▸ **Exercise aim**
Where in the listing does the word "lines" appear? Report each line that holds it.
(Listed records Opens)
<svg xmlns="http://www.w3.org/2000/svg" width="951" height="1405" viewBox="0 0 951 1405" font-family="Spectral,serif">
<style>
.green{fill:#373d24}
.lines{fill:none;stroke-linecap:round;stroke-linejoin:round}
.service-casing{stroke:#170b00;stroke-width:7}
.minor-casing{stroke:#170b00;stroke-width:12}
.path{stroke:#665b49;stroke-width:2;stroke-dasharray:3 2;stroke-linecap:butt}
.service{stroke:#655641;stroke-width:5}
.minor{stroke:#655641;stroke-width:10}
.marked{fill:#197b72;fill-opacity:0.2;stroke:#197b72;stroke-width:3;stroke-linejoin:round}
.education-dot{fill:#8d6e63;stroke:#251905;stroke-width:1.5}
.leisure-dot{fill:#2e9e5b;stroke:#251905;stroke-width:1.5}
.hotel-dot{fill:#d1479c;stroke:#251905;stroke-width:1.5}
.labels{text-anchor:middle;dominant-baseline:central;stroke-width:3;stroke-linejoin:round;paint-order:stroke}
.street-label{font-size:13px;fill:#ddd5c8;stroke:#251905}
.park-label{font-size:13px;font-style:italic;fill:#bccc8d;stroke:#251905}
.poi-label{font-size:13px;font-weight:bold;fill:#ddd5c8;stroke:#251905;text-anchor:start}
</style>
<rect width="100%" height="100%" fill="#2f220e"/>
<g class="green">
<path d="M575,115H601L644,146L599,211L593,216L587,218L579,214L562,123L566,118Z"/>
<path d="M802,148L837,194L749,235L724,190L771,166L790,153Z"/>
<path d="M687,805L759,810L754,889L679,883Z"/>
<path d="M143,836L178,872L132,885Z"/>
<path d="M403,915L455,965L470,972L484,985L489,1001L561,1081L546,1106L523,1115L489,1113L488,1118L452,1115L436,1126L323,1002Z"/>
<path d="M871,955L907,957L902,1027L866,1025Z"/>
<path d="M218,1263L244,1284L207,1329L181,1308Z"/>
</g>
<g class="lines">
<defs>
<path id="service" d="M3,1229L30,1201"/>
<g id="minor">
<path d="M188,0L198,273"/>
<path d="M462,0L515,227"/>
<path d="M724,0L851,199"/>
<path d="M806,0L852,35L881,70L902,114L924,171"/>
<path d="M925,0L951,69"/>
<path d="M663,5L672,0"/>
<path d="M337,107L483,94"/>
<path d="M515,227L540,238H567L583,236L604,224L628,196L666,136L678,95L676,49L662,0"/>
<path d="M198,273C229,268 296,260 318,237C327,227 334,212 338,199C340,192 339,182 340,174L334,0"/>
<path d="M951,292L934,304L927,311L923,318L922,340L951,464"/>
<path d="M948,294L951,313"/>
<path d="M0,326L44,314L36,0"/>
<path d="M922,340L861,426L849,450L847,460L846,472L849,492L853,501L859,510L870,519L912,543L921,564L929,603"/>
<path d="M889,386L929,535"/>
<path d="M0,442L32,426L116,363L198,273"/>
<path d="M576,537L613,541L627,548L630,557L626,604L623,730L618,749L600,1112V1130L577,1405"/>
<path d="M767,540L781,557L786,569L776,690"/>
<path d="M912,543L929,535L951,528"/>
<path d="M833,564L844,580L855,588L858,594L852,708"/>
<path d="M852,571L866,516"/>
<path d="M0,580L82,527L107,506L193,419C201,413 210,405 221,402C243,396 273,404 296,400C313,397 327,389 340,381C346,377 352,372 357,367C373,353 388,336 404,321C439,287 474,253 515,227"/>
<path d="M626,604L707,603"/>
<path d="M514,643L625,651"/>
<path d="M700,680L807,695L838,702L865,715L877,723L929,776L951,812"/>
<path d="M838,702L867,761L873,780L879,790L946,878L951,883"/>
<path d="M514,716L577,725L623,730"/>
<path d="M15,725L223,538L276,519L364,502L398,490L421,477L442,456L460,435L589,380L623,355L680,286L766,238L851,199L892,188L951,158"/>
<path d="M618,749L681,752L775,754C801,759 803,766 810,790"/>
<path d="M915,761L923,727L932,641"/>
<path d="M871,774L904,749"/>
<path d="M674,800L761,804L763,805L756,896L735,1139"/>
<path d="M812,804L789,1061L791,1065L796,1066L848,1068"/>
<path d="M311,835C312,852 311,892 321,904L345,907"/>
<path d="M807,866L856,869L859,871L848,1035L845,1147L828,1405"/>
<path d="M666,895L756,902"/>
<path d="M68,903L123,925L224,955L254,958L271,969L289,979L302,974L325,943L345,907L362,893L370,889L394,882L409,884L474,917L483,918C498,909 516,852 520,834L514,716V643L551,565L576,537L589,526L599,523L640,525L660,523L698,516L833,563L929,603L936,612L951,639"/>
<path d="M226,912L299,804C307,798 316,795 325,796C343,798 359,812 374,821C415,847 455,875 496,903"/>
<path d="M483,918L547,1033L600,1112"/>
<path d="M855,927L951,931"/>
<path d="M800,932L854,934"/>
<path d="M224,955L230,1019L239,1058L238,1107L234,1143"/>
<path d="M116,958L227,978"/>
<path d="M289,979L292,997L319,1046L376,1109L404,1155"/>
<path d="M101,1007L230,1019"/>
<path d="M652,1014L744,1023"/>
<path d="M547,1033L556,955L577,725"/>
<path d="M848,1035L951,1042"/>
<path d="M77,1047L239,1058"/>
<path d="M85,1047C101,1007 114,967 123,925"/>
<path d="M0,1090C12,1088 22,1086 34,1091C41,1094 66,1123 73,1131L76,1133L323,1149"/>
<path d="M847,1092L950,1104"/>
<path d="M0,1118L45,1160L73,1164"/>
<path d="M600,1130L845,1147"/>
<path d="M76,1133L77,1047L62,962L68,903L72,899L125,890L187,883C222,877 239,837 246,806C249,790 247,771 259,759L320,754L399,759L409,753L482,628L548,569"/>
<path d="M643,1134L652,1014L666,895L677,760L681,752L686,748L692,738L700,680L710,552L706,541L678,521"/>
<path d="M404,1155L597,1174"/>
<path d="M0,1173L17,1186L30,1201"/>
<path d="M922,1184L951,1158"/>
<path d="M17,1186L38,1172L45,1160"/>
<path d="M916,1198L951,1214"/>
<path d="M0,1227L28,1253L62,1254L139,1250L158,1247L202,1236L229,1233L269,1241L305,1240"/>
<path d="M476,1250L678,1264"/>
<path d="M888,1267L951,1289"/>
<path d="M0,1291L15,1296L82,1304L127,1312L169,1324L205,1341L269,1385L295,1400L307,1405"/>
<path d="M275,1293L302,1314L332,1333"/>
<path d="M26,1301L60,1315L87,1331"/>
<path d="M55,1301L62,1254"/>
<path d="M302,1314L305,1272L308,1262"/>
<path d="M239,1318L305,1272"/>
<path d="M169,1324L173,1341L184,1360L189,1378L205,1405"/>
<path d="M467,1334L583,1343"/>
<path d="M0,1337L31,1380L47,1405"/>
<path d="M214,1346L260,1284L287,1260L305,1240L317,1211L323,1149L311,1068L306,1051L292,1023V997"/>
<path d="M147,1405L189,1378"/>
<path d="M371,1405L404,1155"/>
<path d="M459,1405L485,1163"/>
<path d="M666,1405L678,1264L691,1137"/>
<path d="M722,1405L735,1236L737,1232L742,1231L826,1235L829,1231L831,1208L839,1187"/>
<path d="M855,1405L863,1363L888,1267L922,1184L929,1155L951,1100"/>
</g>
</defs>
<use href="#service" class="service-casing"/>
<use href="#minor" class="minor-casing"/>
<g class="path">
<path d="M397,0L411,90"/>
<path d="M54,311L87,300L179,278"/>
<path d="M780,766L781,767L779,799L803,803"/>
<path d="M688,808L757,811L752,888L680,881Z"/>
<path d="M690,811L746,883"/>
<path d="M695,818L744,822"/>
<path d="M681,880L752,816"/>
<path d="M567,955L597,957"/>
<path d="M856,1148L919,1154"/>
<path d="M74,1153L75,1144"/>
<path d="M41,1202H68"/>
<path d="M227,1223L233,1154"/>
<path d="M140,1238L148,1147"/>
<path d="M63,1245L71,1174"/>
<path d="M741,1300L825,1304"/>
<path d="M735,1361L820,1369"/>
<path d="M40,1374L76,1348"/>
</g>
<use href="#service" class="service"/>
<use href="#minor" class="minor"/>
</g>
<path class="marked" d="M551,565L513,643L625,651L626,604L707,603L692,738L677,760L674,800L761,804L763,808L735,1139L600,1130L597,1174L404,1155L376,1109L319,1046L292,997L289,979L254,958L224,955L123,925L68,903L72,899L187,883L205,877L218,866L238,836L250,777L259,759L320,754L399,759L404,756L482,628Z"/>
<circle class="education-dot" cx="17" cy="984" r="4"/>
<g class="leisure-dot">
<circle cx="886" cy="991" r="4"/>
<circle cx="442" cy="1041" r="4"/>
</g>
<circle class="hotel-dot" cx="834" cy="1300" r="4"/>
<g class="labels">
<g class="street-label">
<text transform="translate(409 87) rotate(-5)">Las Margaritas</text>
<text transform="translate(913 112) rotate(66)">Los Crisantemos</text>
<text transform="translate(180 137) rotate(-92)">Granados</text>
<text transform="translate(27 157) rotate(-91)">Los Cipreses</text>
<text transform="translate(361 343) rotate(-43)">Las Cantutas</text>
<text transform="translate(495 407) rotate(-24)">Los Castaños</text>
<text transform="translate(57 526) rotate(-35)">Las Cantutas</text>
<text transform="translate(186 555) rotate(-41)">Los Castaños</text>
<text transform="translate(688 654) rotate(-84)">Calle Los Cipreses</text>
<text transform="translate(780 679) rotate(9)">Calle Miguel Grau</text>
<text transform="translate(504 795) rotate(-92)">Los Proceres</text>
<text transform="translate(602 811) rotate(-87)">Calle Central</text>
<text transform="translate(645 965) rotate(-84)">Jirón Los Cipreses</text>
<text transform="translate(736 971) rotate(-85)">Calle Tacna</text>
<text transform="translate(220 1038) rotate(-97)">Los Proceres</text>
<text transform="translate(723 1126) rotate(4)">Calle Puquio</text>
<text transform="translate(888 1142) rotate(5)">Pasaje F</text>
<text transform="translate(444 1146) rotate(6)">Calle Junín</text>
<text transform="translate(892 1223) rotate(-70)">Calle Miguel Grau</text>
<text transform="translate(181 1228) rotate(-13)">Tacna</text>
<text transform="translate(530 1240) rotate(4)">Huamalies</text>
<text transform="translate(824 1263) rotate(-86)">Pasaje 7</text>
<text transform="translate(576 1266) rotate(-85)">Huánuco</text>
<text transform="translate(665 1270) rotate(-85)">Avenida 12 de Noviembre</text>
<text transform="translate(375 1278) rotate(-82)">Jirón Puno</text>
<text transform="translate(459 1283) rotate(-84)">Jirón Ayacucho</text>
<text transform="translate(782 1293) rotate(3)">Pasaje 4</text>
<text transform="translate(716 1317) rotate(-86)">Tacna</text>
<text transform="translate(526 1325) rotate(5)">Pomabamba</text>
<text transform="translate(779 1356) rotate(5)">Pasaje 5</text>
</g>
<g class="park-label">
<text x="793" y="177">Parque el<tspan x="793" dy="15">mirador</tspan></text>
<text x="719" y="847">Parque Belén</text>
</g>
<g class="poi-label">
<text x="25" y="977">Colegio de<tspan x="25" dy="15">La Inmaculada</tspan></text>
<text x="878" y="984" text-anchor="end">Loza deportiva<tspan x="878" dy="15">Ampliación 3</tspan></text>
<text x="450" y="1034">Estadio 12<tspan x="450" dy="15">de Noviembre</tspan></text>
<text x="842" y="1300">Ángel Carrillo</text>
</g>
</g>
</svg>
(Listed records Closes)
(Listed records Opens)
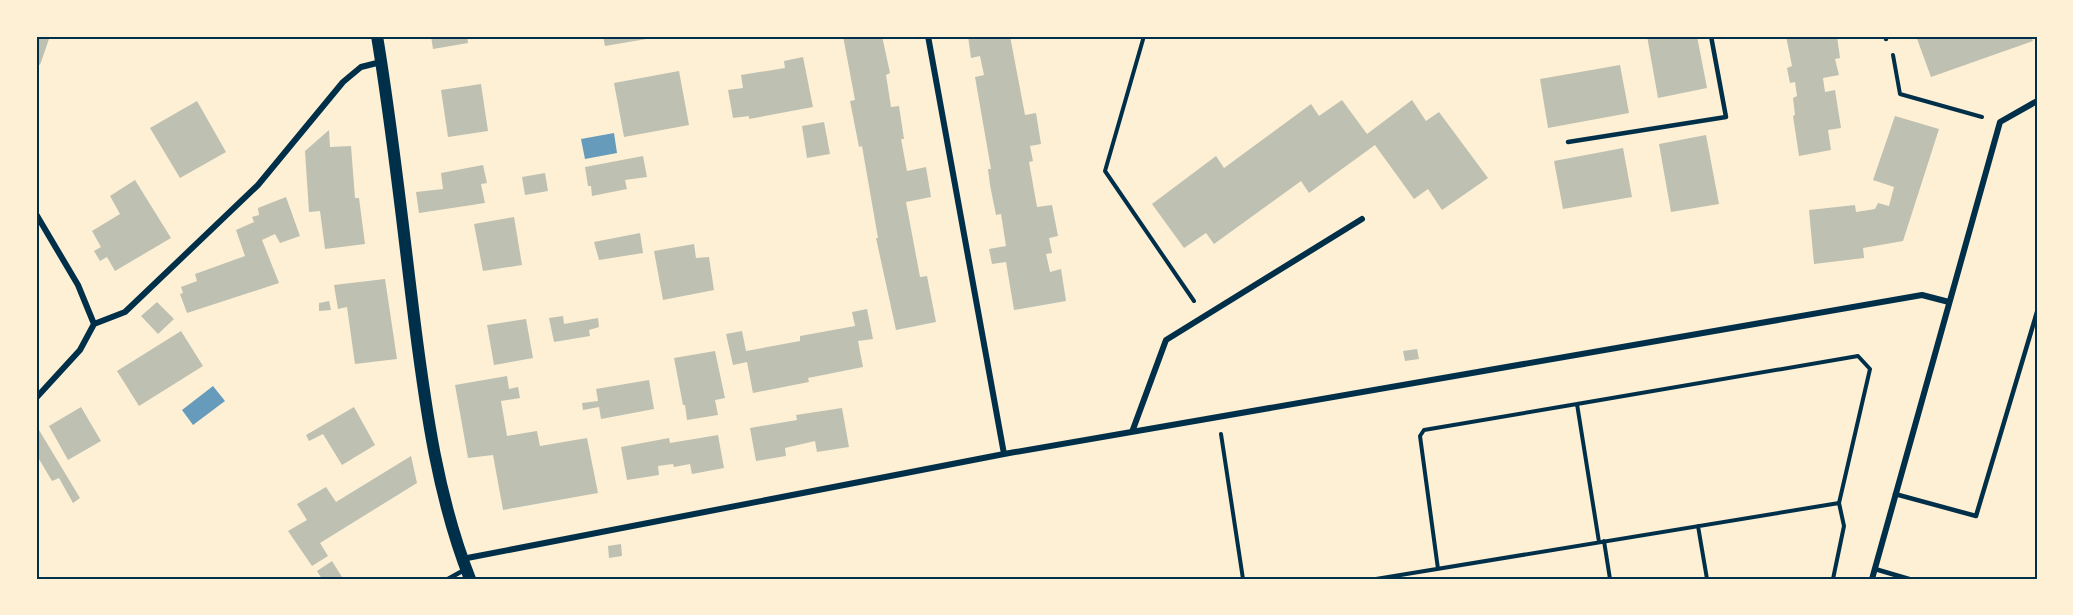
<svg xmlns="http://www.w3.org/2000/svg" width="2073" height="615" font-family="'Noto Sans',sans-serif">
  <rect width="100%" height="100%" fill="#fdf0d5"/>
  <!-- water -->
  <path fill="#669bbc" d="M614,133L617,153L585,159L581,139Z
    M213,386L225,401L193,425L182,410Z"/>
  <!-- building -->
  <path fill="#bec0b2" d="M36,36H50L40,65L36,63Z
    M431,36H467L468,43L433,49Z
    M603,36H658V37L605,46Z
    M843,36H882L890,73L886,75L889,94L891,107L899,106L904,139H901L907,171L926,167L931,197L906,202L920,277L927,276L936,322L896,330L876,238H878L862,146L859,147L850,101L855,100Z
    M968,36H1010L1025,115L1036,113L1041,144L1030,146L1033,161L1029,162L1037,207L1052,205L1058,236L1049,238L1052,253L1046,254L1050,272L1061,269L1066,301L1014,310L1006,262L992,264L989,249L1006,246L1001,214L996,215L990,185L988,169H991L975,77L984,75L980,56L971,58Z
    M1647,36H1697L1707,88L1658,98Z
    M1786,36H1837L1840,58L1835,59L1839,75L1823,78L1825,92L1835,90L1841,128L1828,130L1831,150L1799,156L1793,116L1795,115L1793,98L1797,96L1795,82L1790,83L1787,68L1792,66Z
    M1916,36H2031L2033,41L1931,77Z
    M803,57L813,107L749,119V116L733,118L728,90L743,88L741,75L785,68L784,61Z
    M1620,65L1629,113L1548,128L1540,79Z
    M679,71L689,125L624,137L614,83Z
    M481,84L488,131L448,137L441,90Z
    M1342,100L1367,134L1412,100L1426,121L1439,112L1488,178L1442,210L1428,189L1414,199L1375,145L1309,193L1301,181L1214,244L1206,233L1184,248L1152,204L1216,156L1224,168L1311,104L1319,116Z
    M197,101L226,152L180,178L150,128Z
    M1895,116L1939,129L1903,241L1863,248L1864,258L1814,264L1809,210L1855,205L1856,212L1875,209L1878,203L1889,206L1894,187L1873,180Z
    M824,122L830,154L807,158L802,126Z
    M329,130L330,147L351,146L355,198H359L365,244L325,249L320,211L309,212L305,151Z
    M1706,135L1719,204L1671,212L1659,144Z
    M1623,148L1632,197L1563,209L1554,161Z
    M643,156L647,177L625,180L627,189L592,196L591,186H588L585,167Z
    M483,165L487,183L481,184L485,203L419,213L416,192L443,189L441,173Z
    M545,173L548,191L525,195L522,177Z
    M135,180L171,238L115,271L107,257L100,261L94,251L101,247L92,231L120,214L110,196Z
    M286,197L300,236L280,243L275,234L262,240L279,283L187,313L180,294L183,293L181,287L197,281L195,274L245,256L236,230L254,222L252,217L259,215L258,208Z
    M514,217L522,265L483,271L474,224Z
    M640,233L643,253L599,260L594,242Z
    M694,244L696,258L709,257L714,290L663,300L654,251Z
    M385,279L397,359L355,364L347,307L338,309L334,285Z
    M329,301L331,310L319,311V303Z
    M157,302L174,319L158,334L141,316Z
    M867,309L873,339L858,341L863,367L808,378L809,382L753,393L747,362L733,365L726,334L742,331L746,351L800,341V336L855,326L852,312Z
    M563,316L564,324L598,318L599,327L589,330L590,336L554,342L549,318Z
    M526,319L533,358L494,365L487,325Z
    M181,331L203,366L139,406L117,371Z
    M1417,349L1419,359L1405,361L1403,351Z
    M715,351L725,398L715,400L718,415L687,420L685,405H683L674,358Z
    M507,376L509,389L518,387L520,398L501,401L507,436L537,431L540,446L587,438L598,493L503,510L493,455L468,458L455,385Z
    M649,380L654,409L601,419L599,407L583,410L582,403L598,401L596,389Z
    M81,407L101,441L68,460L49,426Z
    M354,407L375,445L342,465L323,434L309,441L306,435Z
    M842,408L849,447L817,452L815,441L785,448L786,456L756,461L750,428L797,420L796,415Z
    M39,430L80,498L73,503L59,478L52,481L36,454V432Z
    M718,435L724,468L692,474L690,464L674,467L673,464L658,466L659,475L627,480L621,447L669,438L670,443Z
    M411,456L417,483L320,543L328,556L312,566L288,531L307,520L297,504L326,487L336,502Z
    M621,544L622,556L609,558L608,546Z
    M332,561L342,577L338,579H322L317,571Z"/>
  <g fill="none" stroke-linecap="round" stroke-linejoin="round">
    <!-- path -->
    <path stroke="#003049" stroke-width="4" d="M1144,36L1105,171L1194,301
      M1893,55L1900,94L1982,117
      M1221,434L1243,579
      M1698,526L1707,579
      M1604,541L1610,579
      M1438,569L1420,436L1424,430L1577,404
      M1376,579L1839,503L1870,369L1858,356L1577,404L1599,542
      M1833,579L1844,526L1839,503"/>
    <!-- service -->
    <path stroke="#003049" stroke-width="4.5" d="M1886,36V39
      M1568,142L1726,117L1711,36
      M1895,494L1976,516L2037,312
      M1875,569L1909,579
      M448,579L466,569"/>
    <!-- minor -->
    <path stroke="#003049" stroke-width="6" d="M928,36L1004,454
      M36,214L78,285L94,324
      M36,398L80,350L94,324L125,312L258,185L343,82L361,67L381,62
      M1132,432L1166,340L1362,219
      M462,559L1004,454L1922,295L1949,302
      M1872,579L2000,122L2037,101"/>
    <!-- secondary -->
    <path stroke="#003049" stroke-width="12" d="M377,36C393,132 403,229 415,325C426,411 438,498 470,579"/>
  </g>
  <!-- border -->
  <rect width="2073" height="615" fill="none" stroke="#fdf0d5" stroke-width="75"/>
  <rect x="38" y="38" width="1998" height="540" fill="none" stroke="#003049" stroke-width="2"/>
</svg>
(Listed records Closes)
▸ **Task solution**
.lines{fill:none;stroke-linecap:round;stroke-linejoin:round}
<g class="lines">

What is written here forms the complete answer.